▶ **Set problem**
Answer these questions using the passage on TileDB statistics below:
1. Which call prints a report of the gathered statistics?
2. What does the "Hardware concurrency" figure measure?
3. In the example summary, how many bytes of fixed-length data were read from disk, and how many of them were used to satisfy the read query?

▶ **Passage**
=-=-=-=-=

A lot of performance optimization for TileDB programs involves minimizing wasted work. TileDB comes with an internal statistics reporting system that can help identify potential areas of performance improvement for your TileDB programs, including reducing wasted work.
Full programs| Program | Links |
|---|---|
using_tiledb_stats |
  |
The TileDB statistics can be enabled and disabled at runtime, and a report can be dumped at any point. A typical situation is to enable the statistics immediately before submitting a query, submit the query, and then immediately dump the report. This can be done like so:
python
tiledb.stats_enable()
data = A[:]
tiledb.stats_dump()
tiledb.stats_disable()With the dump call, a report containing the gathered statistics will be printed. The report prints values of many individual counters, followed by a high-level summary printed at the end of the report. Typically the summary contains the necessary information to make high-level performance tuning decisions. An example summary is shown below:
Summary:
--------
Hardware concurrency: 4
Reads:
Read query submits: 1
Tile cache hit ratio: 0 / 1 (0.0%)
Fixed-length tile data copy-to-read ratio: 4 / 1000 bytes (0.0%)
Var-length tile data copy-to-read ratio: 0 / 0 bytes
Total tile data copy-to-read ratio: 4 / 1000 bytes (0.0%)
Read compression ratio: 1245 / 1274 bytes (1.0x)
Writes:
Write query submits: 0
Tiles written: 0
Write compression ratio: 0 / 0 bytesEach item is explained separately below.
- Hardware concurrency
The amount of available hardware-level concurrency (cores plus hardware threads).
- Read query submits
The number of times a read query submit call was made.
- Tile cache hit ratio
Ratio expressing utilization of the tile cache. The denominator indicates how many tiles in total were fetched from disk to satisfy a read query. After a tile is fetched once, it is placed in the internal tile cache; the numerator indicates how many tiles were requested in order to satisfy a read query that were hits in the tile cache. In the above example summary, a single tile was fetched (which missed the cache because it was the first access to that tile). If the same tile was accessed again for a subsequent query, it could hit in the cache, increasing the ratio 1/2. Higher ratios are better.
- Fixed-length tile data copy-to-read ratio
Ratio expressing a measurement of wasted work for reads of fixed-length attributes. The denominator is the total number of (uncompressed) bytes of fixed-length attribute data fetched from disk. The numerator is the number of those bytes that were actually copied into the query buffers to satisfy a read query. In the above example, 1000 bytes of fixed-length data were read from disk and only 4 of those bytes were used to satisfy a read query, indicating a large amount of wasted work. Higher ratios are better.

=-=-=-=-=

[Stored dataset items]

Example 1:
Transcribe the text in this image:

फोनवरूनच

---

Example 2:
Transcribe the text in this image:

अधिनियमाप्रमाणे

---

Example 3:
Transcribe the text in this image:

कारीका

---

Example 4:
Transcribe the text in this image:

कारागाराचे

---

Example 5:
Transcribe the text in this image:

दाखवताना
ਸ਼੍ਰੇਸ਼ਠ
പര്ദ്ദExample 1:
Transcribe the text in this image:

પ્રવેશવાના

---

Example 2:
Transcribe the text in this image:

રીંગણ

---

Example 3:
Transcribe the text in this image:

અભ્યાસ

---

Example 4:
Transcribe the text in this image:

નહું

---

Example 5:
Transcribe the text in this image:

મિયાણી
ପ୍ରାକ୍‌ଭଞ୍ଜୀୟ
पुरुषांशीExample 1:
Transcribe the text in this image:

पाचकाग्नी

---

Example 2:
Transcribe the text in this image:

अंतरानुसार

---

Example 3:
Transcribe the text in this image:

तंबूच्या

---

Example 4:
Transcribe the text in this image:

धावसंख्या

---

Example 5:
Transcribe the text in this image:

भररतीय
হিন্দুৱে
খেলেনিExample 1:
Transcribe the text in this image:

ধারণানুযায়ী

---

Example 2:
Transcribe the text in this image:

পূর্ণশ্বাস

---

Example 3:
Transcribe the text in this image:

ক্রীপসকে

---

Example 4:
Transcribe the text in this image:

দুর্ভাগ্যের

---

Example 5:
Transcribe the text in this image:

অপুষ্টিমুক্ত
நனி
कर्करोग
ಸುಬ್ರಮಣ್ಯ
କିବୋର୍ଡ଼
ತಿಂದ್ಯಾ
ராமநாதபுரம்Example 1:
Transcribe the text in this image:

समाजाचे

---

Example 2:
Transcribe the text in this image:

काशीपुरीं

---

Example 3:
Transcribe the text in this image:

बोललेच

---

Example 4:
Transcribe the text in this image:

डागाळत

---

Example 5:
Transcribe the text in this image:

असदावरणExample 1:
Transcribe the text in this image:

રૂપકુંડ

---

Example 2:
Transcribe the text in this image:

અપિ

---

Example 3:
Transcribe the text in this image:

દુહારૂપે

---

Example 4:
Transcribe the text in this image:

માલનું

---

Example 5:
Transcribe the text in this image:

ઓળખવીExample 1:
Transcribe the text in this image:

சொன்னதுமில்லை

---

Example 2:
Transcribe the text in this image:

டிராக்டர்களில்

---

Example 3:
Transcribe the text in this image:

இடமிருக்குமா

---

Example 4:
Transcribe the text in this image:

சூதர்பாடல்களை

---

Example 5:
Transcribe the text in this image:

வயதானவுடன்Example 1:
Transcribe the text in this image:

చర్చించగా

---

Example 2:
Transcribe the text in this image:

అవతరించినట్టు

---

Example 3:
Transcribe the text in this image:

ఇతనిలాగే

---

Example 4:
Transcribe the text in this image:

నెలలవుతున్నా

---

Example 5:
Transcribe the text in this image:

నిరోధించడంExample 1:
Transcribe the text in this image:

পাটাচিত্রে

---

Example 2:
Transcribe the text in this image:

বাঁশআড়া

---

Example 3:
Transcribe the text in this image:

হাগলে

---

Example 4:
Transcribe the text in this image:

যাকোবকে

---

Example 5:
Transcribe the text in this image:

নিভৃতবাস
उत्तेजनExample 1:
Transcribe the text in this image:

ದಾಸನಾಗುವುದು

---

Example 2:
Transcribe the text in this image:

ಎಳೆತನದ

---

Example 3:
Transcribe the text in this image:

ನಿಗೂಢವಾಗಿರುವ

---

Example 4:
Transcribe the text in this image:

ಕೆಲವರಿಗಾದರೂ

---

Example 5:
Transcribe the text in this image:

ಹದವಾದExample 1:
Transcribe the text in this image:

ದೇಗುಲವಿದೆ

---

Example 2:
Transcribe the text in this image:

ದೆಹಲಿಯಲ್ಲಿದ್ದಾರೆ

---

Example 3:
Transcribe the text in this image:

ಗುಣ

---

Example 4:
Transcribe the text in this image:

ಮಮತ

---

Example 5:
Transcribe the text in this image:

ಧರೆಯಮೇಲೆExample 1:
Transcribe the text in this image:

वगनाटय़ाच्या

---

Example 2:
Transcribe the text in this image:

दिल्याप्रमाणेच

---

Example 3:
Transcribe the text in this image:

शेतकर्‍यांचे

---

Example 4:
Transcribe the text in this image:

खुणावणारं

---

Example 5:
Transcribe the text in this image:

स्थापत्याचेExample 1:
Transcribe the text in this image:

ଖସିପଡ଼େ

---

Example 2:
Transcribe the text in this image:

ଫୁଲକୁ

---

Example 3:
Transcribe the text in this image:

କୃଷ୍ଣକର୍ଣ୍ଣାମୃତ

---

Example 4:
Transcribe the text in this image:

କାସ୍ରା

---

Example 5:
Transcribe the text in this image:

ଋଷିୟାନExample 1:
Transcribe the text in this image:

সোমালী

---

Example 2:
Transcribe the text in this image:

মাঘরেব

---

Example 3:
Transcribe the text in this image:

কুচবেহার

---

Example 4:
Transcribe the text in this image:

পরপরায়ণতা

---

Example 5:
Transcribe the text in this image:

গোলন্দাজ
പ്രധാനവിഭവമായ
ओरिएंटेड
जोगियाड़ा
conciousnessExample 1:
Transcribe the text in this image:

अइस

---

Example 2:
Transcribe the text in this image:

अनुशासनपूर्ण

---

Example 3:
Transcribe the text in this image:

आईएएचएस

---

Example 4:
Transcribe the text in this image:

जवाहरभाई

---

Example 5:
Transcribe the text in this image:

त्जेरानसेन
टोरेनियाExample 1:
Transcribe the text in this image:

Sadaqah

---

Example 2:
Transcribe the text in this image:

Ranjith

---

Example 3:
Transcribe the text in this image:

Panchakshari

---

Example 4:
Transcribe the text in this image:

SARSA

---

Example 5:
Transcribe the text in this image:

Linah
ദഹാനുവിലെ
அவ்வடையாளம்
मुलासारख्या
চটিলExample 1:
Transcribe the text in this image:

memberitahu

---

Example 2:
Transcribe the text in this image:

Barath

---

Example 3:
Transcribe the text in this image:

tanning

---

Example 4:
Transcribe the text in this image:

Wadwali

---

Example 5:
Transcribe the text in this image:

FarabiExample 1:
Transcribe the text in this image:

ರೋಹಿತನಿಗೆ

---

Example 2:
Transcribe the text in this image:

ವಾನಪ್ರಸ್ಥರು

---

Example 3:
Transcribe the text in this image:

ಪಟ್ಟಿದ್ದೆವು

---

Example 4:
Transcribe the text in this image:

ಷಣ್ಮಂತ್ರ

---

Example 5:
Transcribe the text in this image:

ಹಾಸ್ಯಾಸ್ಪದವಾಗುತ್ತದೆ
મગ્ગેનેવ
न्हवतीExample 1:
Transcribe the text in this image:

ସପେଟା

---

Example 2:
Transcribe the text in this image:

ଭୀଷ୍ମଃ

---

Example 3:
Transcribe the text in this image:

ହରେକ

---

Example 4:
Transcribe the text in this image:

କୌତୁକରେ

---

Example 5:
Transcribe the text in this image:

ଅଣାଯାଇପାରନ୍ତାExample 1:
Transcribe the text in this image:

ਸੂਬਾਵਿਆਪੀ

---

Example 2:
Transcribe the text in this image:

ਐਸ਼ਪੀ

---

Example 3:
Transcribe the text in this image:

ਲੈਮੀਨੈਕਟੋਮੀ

=-=-=-=-=

▶ **Written solution**
1. tiledb.stats_dump()
2. The amount of available hardware-level concurrency (cores plus hardware threads).
3. 1000 bytes were read from disk, and only 4 were used.